What needs to be done: Each entry below must be repeated exactly. Leave the pictures out of it.

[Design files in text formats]
• • • •

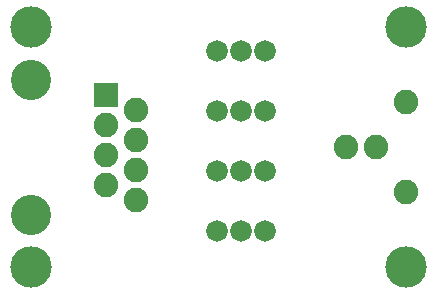
<source format=gbs>
G75*
G70*
%OFA0B0*%
%FSLAX24Y24*%
%IPPOS*%
%LPD*%
%AMOC8*
5,1,8,0,0,1.08239X$1,22.5*
%
%ADD10C,0.0820*%
%ADD11C,0.1340*%
%ADD12R,0.0820X0.0820*%
%ADD13C,0.0720*%
%ADD14C,0.1380*%
D10*
X006897Y003982D03*
X007897Y004482D03*
X006897Y004982D03*
X007897Y005482D03*
X006897Y005982D03*
X007897Y006482D03*
X007897Y003482D03*
X014897Y005232D03*
X015897Y005232D03*
X016897Y006732D03*
X016897Y003732D03*
D11*
X004397Y002982D03*
X004397Y007482D03*
D12*
X006897Y006982D03*
D13*
X010609Y006448D03*
X011397Y006448D03*
X012184Y006448D03*
X012184Y004448D03*
X011397Y004448D03*
X010609Y004448D03*
X010609Y002448D03*
X011397Y002448D03*
X012184Y002448D03*
X012184Y008448D03*
X011397Y008448D03*
X010609Y008448D03*
D14*
X004397Y001232D03*
X016897Y001232D03*
X016897Y009232D03*
X004397Y009232D03*
M02*

</source>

• • • •

Answer section:
<source format=gbs>
G75*
G70*
%OFA0B0*%
%FSLAX24Y24*%
%IPPOS*%
%LPD*%
%AMOC8*
5,1,8,0,0,1.08239X$1,22.5*
%
%ADD10C,0.0820*%
%ADD11C,0.1340*%
%ADD12R,0.0820X0.0820*%
%ADD13C,0.0720*%
%ADD14C,0.1380*%
D10*
X006897Y003982D03*
X007897Y004482D03*
X006897Y004982D03*
X007897Y005482D03*
X006897Y005982D03*
X007897Y006482D03*
X007897Y003482D03*
X014897Y005232D03*
X015897Y005232D03*
X016897Y006732D03*
X016897Y003732D03*
D11*
X004397Y002982D03*
X004397Y007482D03*
D12*
X006897Y006982D03*
D13*
X010609Y006448D03*
X011397Y006448D03*
X012184Y006448D03*
X012184Y004448D03*
X011397Y004448D03*
X010609Y004448D03*
X010609Y002448D03*
X011397Y002448D03*
X012184Y002448D03*
X012184Y008448D03*
X011397Y008448D03*
X010609Y008448D03*
D14*
X004397Y001232D03*
X016897Y001232D03*
X016897Y009232D03*
X004397Y009232D03*
M02*

</source>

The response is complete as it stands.